An extra step is required to see the information. Headings and titles
must be descriptive and enticing enough to motivate people to “spend”
clicks on them. When content is hidden, people might ignore
information. Accessibility is an important consideration. Pages and
widgets must be coded with accessibility in mind, which is an added
development effort. In contrast, plain text is inherently accessible
(though it can definitely be too complicated for disabled users to
understand, but that’s a standard writing issue which you should
consider in any case.)
- Printing is another consideration that a reader correctly points out.
Accordions are often not well suited for printing documents and
require people to print snippets of content at a time. Make sure to
optimize your pages for printing.
As to if use accordion or list, below might help you decide.
The best place to start when deciding to use an accordion is to evaluate common and critical use cases for your audience. Understanding people’s scenarios will help you determine whether or not accordions are appropriate. Some of the most important considerations are listed below:
Accordions should be avoided when your audience needs most or all of the content on the page to answer their questions. Better to show all page content at once when the use case supports it. In such cases, don’t worry too much about page length.
Some other suggestions:
- FAQ page might take huge effort to maintain. In some scenarios FAQs have to be updated almost daily in order to be consistently relevant for customers’ needs. Websites or applications constantly evolve, content changes, design changes, remember this all have to be reflected within FAQ page.

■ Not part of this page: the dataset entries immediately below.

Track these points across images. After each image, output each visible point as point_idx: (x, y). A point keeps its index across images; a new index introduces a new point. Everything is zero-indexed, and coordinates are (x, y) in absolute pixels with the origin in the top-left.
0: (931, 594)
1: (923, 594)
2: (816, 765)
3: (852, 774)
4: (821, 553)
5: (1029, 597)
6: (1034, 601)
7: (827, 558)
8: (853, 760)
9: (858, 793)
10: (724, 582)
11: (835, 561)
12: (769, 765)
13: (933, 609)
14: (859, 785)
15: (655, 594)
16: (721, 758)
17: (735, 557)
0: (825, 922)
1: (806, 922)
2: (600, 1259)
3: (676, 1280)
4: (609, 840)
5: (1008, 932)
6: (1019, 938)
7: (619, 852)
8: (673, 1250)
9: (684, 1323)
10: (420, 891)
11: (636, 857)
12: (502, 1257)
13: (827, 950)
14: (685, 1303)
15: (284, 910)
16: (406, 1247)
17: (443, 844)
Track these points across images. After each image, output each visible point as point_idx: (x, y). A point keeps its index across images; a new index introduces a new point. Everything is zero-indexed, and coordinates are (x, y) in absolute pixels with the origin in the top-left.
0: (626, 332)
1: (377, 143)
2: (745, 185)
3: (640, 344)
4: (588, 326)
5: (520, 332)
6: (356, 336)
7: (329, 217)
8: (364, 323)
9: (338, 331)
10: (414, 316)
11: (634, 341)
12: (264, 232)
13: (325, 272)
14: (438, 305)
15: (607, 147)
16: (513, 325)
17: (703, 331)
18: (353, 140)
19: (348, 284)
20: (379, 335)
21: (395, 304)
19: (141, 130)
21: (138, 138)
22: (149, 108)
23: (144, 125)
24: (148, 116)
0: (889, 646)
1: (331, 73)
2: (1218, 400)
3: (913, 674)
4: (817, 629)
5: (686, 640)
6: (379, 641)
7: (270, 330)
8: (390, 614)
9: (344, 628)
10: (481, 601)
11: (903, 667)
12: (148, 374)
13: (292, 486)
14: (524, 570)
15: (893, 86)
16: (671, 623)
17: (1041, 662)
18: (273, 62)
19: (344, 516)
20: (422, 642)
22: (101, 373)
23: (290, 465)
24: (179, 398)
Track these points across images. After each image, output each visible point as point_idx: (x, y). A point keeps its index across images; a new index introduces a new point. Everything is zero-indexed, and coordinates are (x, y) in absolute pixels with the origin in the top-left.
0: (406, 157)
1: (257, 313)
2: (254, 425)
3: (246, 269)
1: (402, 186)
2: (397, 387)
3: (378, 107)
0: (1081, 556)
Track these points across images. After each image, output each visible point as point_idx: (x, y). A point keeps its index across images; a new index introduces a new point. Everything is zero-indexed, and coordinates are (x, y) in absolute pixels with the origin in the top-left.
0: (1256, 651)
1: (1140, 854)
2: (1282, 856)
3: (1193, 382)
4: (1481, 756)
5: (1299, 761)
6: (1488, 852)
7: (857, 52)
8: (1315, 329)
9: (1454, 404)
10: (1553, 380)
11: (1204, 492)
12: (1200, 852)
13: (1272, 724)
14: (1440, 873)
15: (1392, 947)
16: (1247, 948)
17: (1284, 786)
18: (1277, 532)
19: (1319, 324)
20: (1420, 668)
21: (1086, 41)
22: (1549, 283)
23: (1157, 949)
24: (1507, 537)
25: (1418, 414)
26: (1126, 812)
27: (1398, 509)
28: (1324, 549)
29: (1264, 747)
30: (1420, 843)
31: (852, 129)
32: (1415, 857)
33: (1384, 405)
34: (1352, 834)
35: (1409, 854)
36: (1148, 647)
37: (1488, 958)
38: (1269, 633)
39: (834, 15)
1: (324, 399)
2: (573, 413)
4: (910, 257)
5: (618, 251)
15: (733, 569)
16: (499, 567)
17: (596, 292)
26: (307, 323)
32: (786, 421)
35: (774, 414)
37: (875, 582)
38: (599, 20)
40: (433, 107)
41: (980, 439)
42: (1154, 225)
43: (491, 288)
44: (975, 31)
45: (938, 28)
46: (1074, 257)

- gov.uk website ditched FAQ section and they have a reason why they do not use it.
They’re too slow
FAQs are convenient for writers - they put everything in a long list;
it’s all neatly organised and the ‘Q’ does a lot of work for you. But
they’re more work for readers - questions take longer to scan and
understand than simple headings and you can’t take any meaning from
them in a quick glance.
They lead to duplication
Usually, I see FAQs duplicating content. People tell me: “users want
them in this format; they can find information faster” If that’s true,
it probably means you need to structure your existing content
differently.
- Try running A/B test with real users, which might help you determine if that is the preferred way.
- Try eliminating user confusion to the minimum, and perhaps if needed provide help on the screen with services like WalkMe. In my previous experience it worked much better than having large FAQ + Help pages. Users didn't have to leave existing pages, and faq/help sections where always available with one button click and search field.
- If FAQs used it should be short and limited
Prominent search box plus a few select links beneath it (like the Mailchimp example below), search went way up. The
design led users to instinctively search for their question first
before clicking the FAQs.
When a page had an equally prominent search box and a long list of FAQs (15+ lines), there was a significant drop in search box usage.
Customers clicked around on the FAQs first.
Option 1 allowed customers to see top issues first and then use the
search for the questions instead of browsing and yielding more
relevant results.
Option 2 had the FAQs dominating the page, forcing the customers to
browse 15+ questions. After all that reading, they simply felt
exhausted and would look for another channel for an answer.